> Your instructions
Copy every line of text in the items below without any change, and leave the pictures out of your answer.

> Data for this exercise
—————

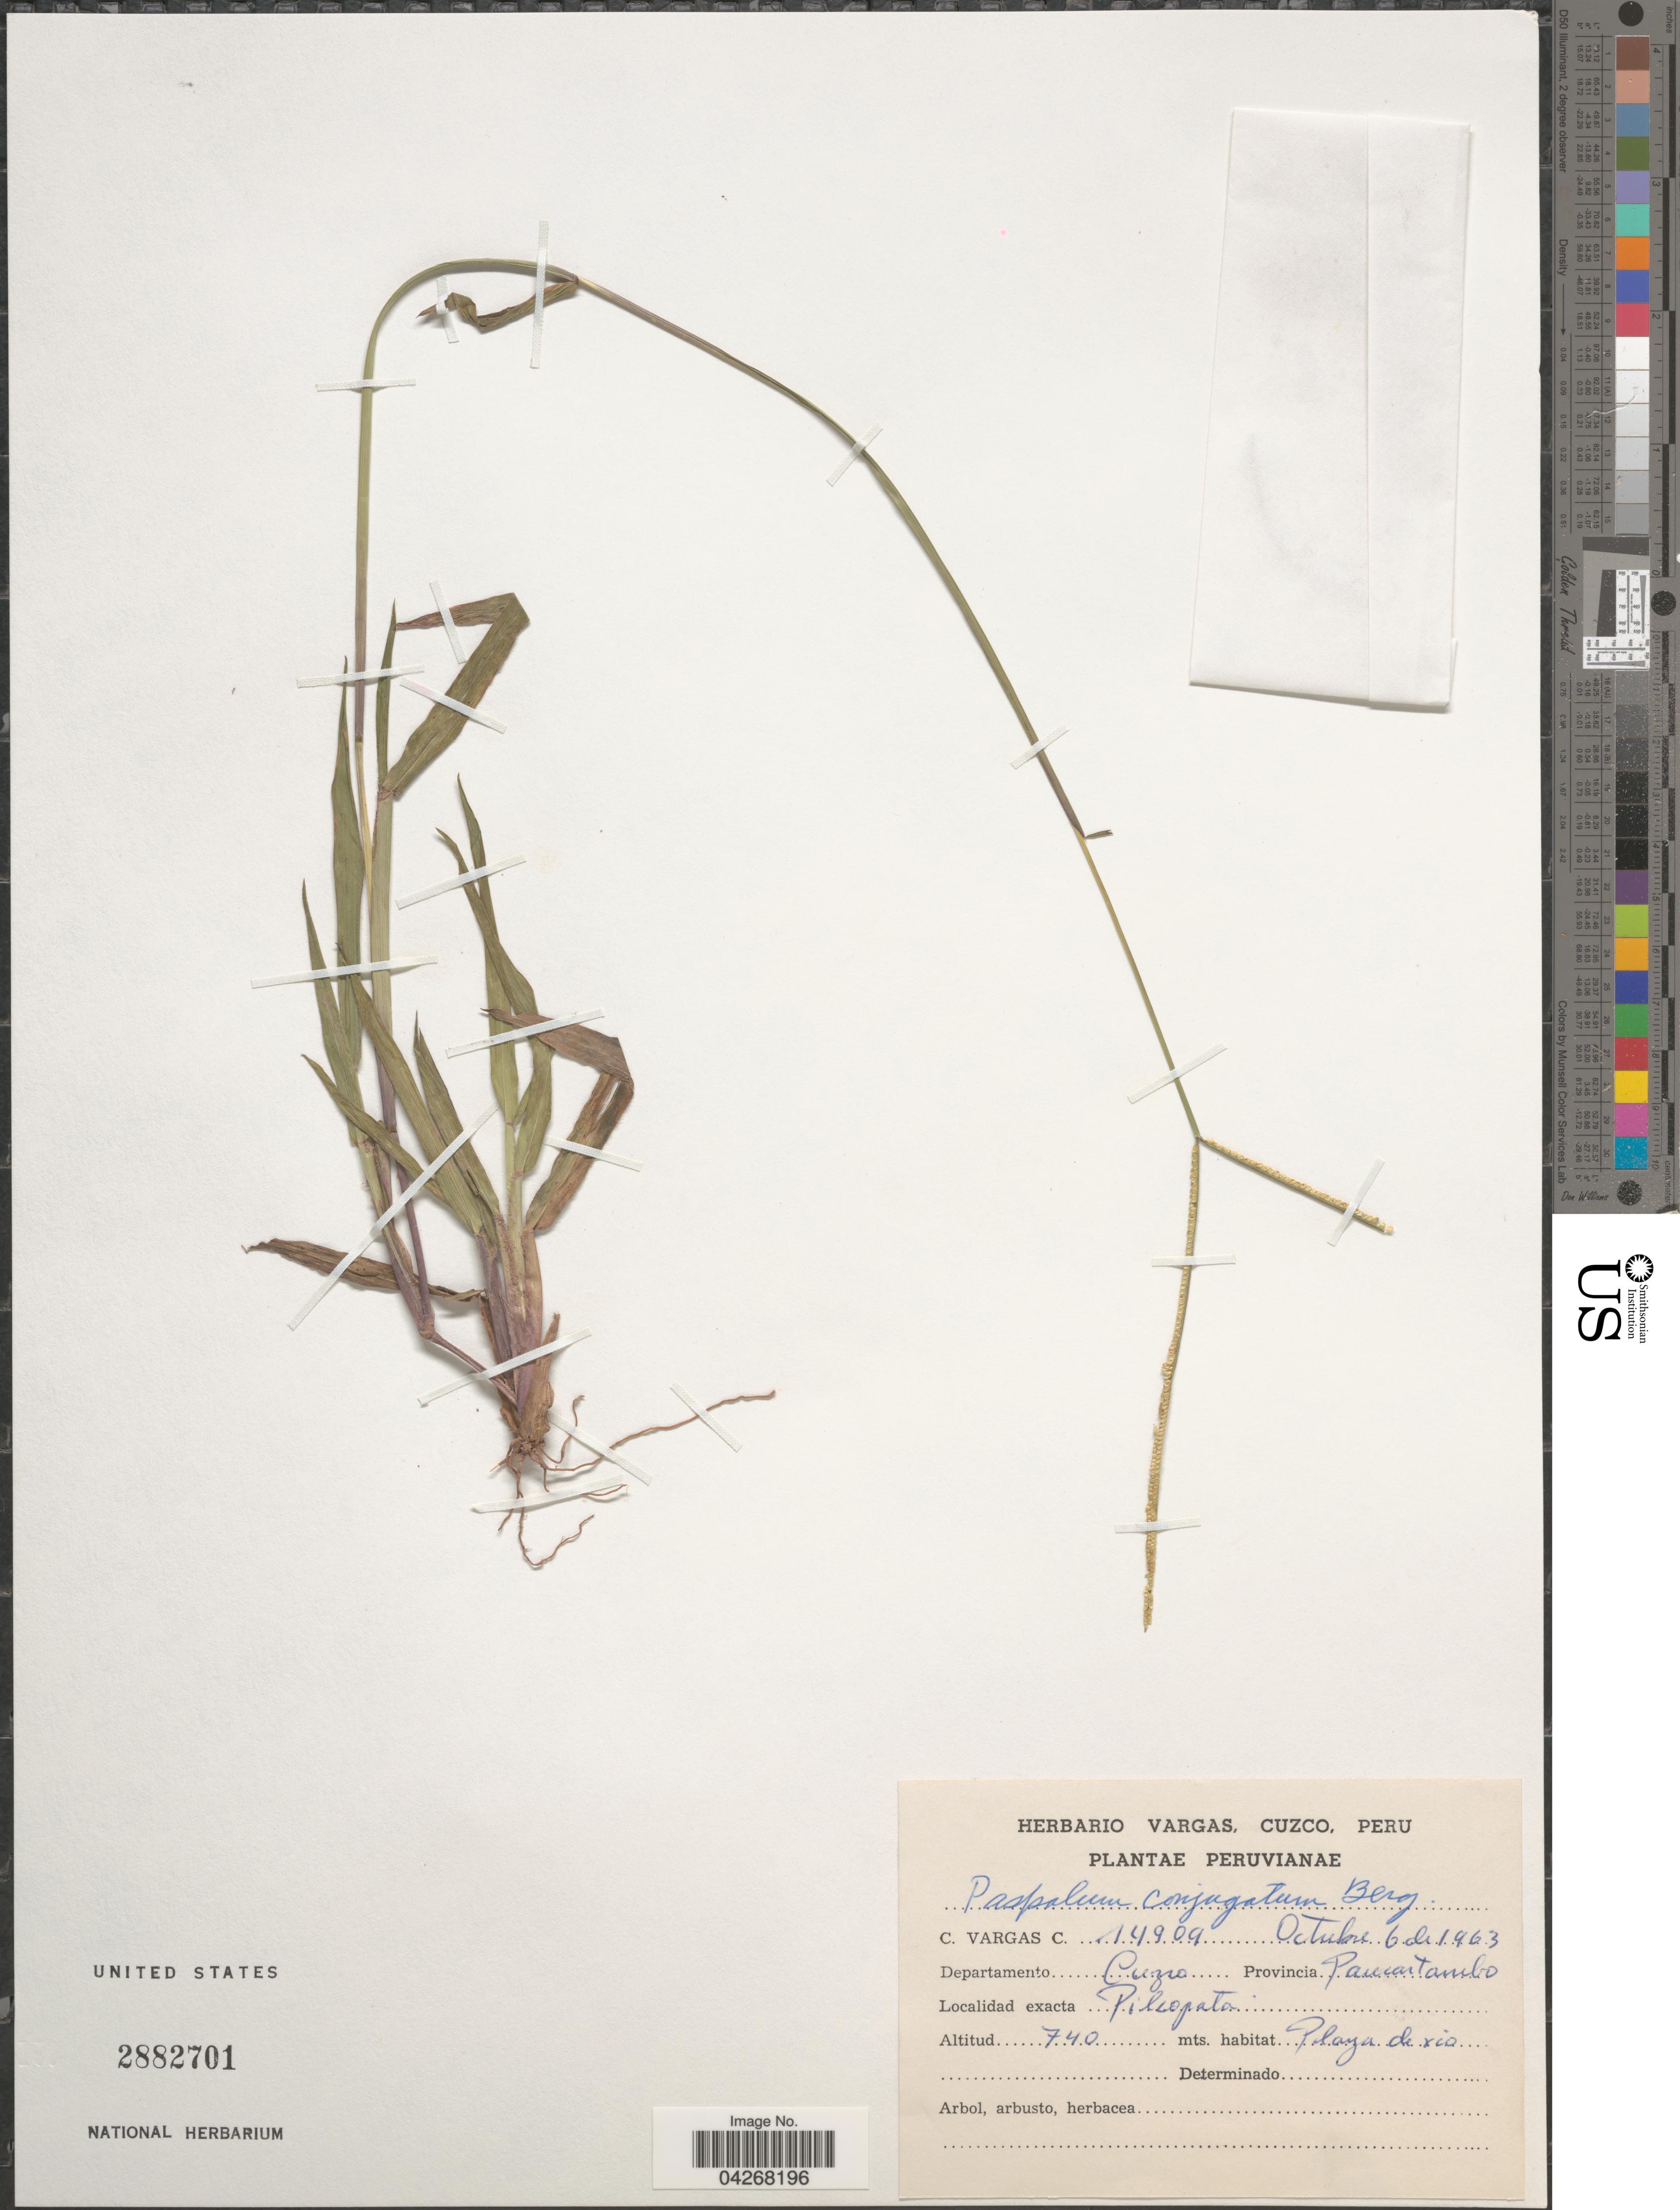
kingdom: Plantae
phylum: Tracheophyta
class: Liliopsida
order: Poales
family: Poaceae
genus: Paspalum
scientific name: Paspalum conjugatum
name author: P.J. Bergius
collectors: C. Vargas Calderón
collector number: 14909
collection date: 1963-10-06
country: Peru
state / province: Cusco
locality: Departamento Cuzco. Provincia Paucartambo. Pilcopata.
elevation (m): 740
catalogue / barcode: US 2882701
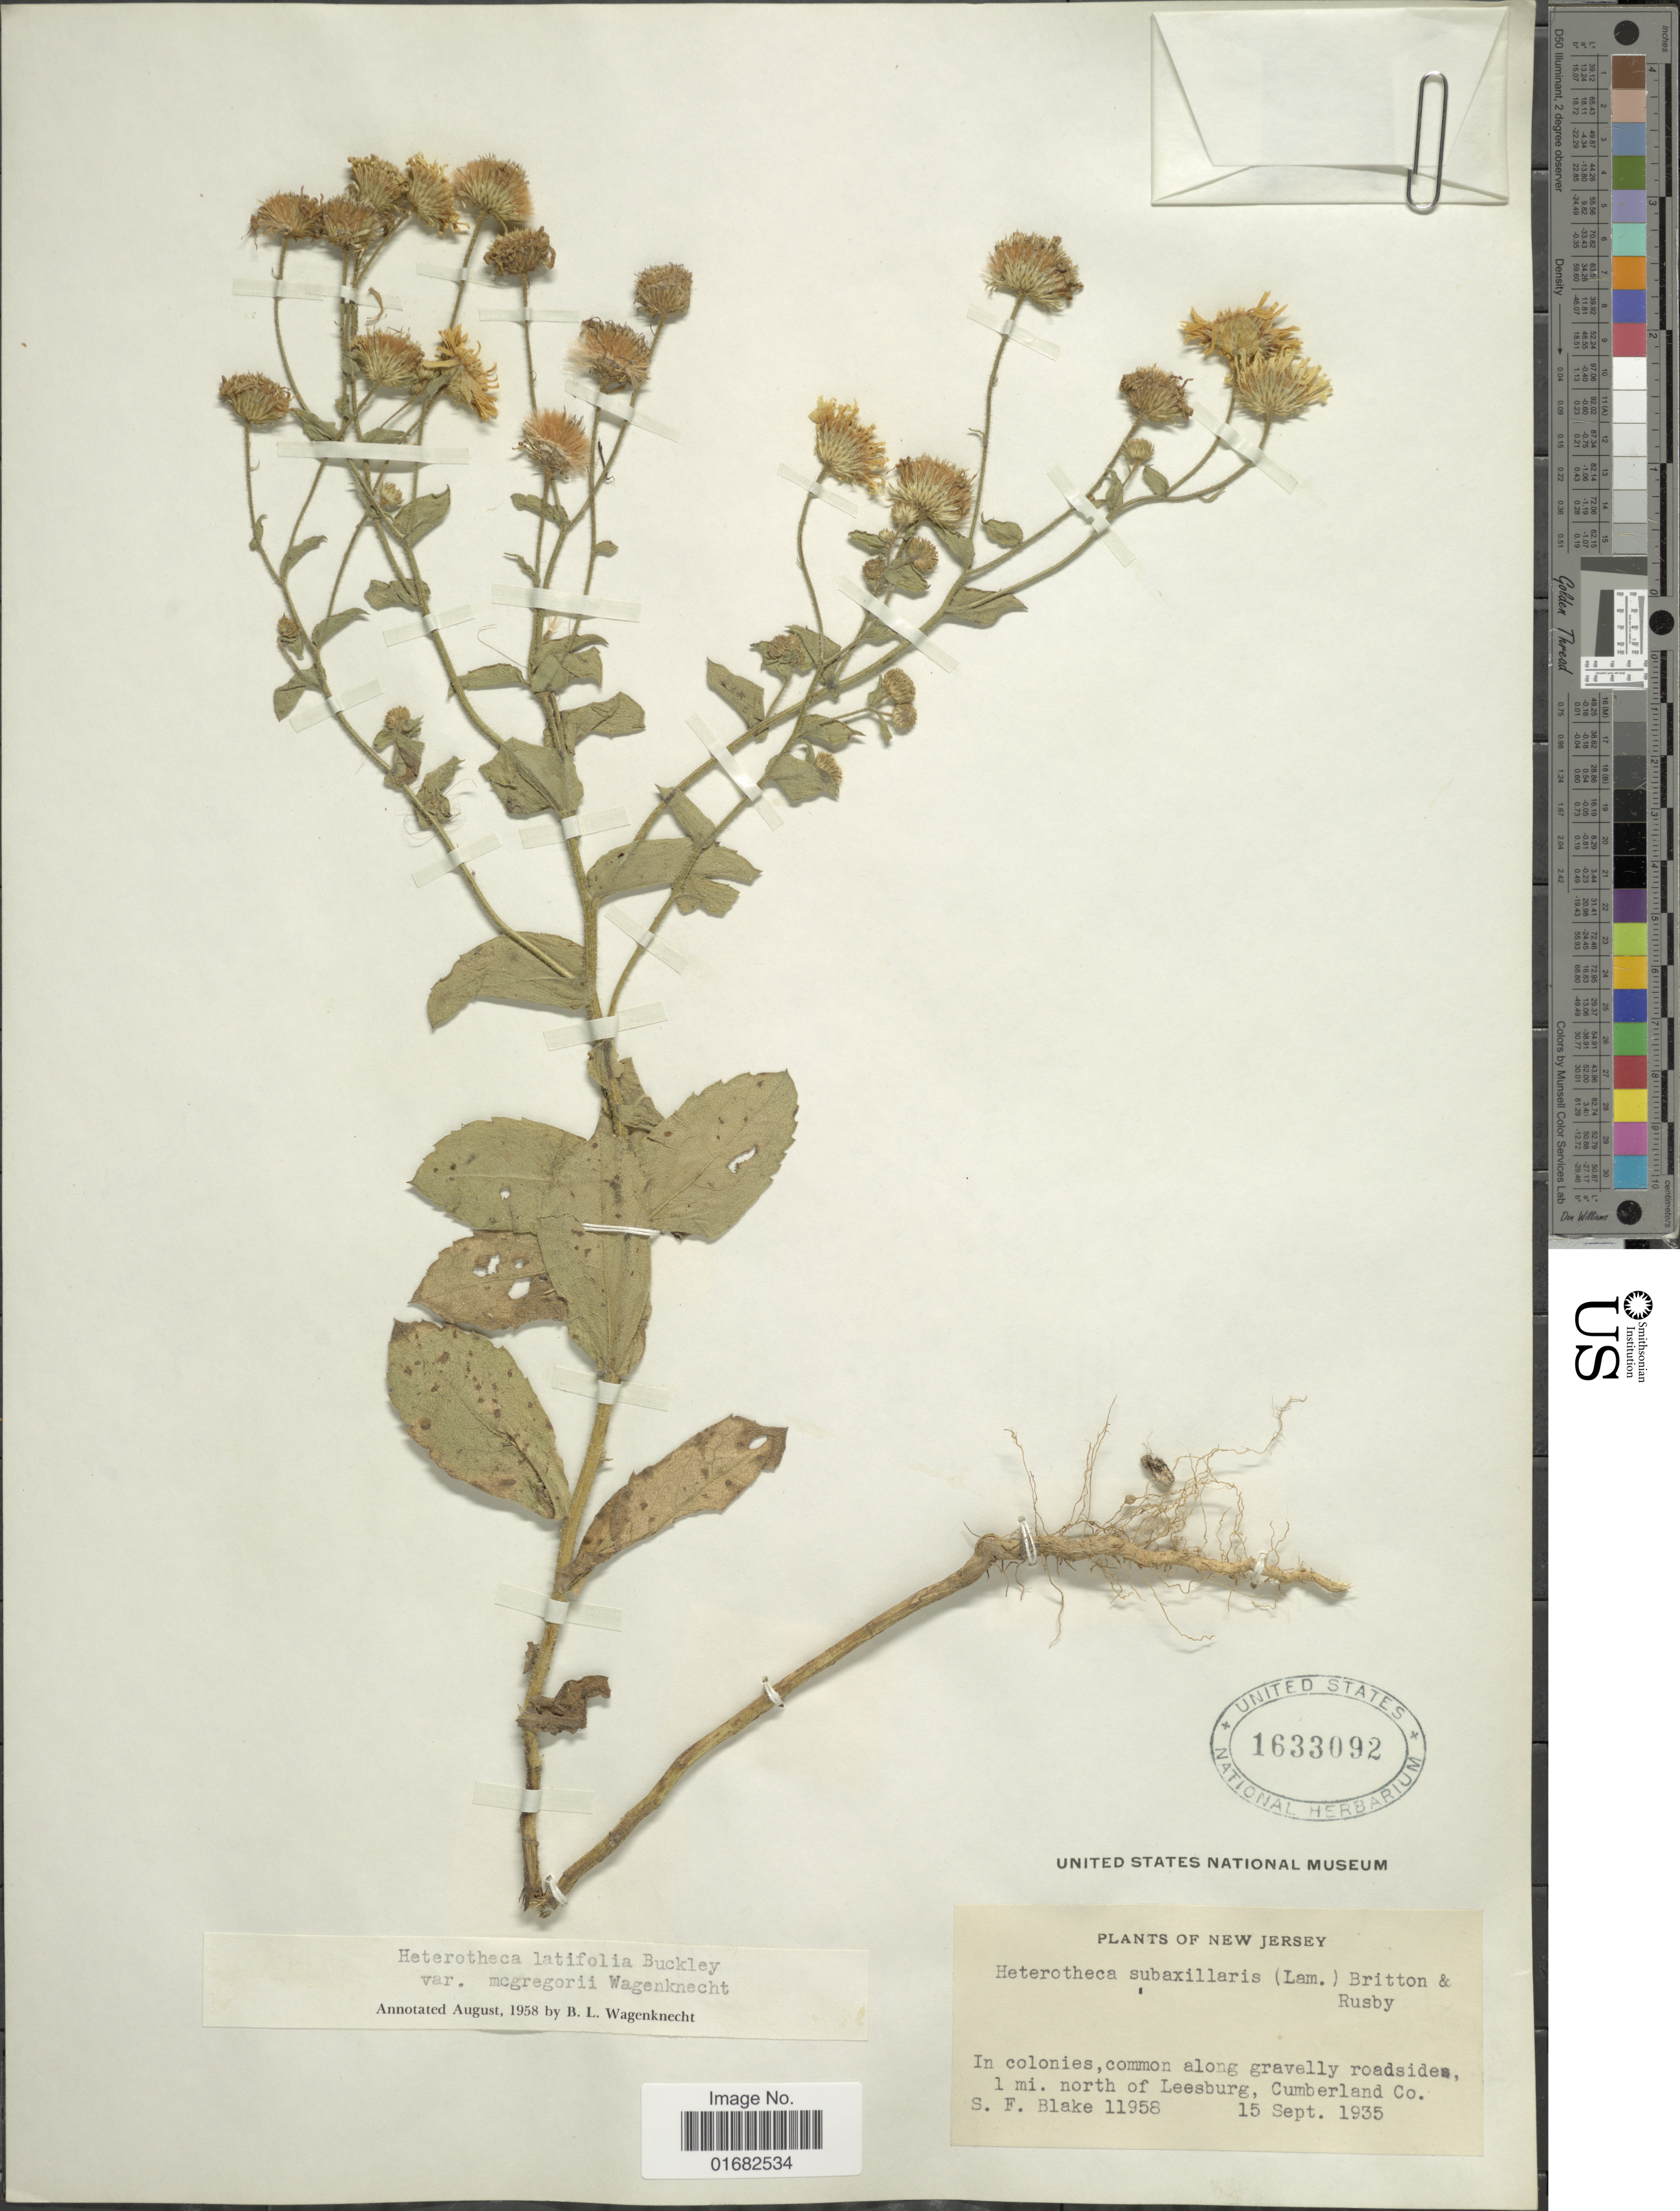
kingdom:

—————

> Expected answer
kingdom: Plantae
phylum: Tracheophyta
class: Liliopsida
order: Poales
family: Poaceae
genus: Paspalum
scientific name: Paspalum conjugatum
name author: P.J. Bergius
collectors: C. Vargas Calderón
collector number: 14909
collection date: 1963-10-06
country: Peru
state / province: Cusco
locality: Departamento Cuzco. Provincia Paucartambo. Pilcopata.
elevation (m): 740
catalogue / barcode: US 2882701
kingdom:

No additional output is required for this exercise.